| EXERCISE TEXT |
Contributions are welcome! Please follow these guidelines:

Development Setup

  1. Fork the repository on GitHub.
  2. Create a new branch for your feature or bug fix: git checkout -b feature/your-feature-name or git checkout -b fix/your-bug-fix.
  3. Set up the development environment:
    ./scripts/install-dev.sh
    

    This script will:

    • Create a virtual environment with Python 3.10
    • Install the package in development mode
    • Install all testing and development dependencies
    • Set up pre-commit hooks

Development Workflow

  1. Make your changes.
  2. Run tests and checks:
    # Run all tests
    ./scripts/build-and-test.sh
        
    # Run with coverage
    ./scripts/build-and-test.sh --with-coverage
        
    # Run performance tests
    ./scripts/build-and-test.sh --with-performance
        
    # Run individual test categories
    pytest -v                    # All tests
    pytest -v -m performance     # Performance tests only
    pytest -v tests/test_cli.py  # CLI tests only
    
  3. Code quality standards:
    • Code is formatted with black
    • Imports are sorted with isort
    • Follow PEP 8 guidelines
    • flake8 is used for linting
    • pre-commit hooks run automatically before commits
  4. Add tests for your changes in the tests/ directory.
  5. Commit your changes with a clear and descriptive commit message.
  6. Push your branch to your fork: git push origin feature/your-feature-name.
  7. Create a Pull Request (PR) against the main branch of the original repository.

| SUPPLIED MATERIAL |
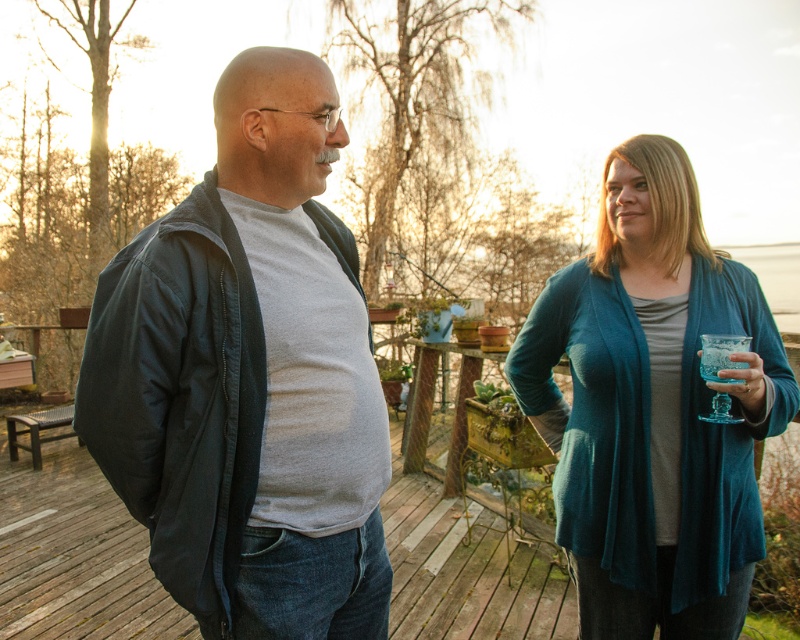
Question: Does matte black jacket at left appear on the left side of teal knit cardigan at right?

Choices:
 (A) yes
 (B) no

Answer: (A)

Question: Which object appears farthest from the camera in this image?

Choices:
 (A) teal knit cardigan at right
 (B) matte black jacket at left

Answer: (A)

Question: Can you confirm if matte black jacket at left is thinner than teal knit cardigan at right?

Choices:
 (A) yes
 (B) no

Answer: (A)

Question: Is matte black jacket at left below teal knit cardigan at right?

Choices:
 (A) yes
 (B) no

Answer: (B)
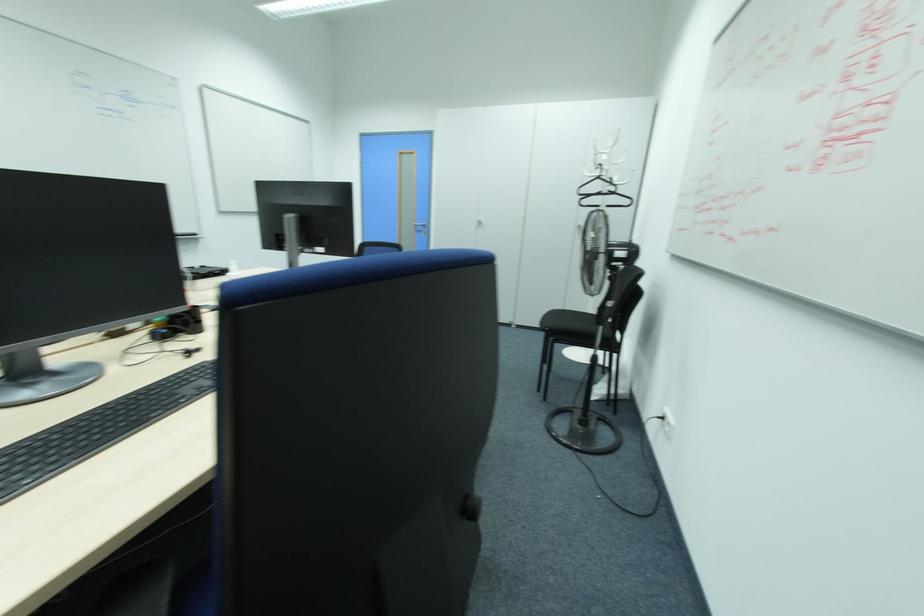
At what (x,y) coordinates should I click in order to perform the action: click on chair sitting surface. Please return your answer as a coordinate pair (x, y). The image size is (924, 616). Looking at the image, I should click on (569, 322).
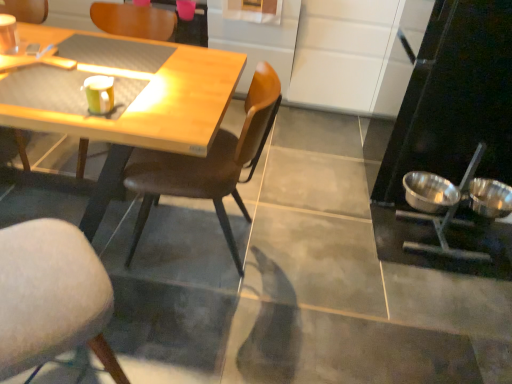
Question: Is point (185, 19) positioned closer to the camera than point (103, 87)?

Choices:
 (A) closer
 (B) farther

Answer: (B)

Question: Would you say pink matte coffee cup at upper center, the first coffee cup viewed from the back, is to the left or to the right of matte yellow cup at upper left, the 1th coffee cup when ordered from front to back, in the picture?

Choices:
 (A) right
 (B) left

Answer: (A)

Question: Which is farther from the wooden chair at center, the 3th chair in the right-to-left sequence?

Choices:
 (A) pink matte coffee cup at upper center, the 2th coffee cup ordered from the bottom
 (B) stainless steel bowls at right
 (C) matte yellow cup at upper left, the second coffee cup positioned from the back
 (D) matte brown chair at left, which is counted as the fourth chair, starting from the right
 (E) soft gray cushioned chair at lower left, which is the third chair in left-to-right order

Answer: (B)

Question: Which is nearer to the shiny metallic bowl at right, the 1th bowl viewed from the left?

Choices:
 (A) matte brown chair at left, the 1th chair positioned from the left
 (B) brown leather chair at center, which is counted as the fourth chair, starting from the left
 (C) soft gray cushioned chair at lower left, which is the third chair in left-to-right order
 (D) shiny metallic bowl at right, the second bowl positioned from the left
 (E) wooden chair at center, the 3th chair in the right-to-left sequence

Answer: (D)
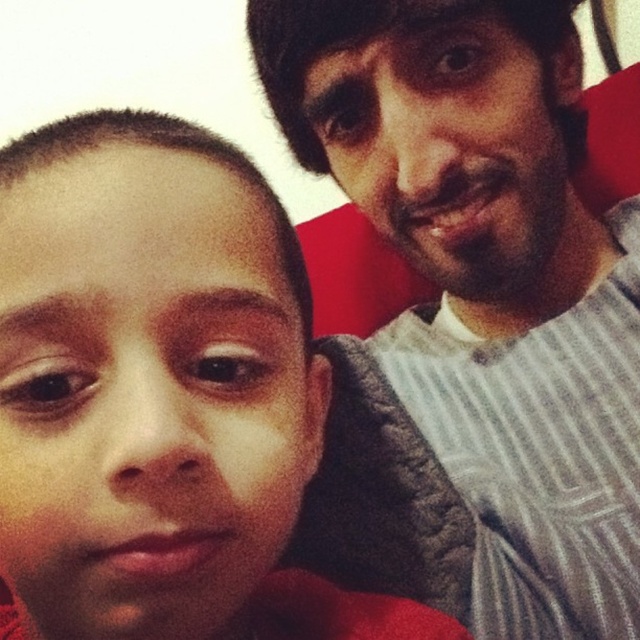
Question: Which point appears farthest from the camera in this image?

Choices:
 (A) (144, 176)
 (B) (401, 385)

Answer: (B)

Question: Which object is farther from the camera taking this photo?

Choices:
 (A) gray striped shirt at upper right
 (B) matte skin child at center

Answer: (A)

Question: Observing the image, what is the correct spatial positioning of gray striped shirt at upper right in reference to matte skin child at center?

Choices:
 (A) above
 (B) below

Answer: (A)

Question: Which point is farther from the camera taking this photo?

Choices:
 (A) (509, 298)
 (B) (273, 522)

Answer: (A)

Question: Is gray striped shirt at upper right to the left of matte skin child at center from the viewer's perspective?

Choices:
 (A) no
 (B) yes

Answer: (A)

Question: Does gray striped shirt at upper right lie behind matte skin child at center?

| TASKS TO COMPLETE |
[1] List every action that the contribution guidelines say the development setup script will perform.
[2] From the contribution guidelines, copy the passage between "5. Commit your" and "the original repository.", inclusive.

| RESULTS |
[1]
- Create a virtual environment with Python 3.10
- Install the package in development mode
- Install all testing and development dependencies
- Set up pre-commit hooks

[2]
5. Commit your changes with a clear and descriptive commit message.
  6. Push your branch to your fork: git push origin feature/your-feature-name.
  7. Create a Pull Request (PR) against the main branch of the original repository.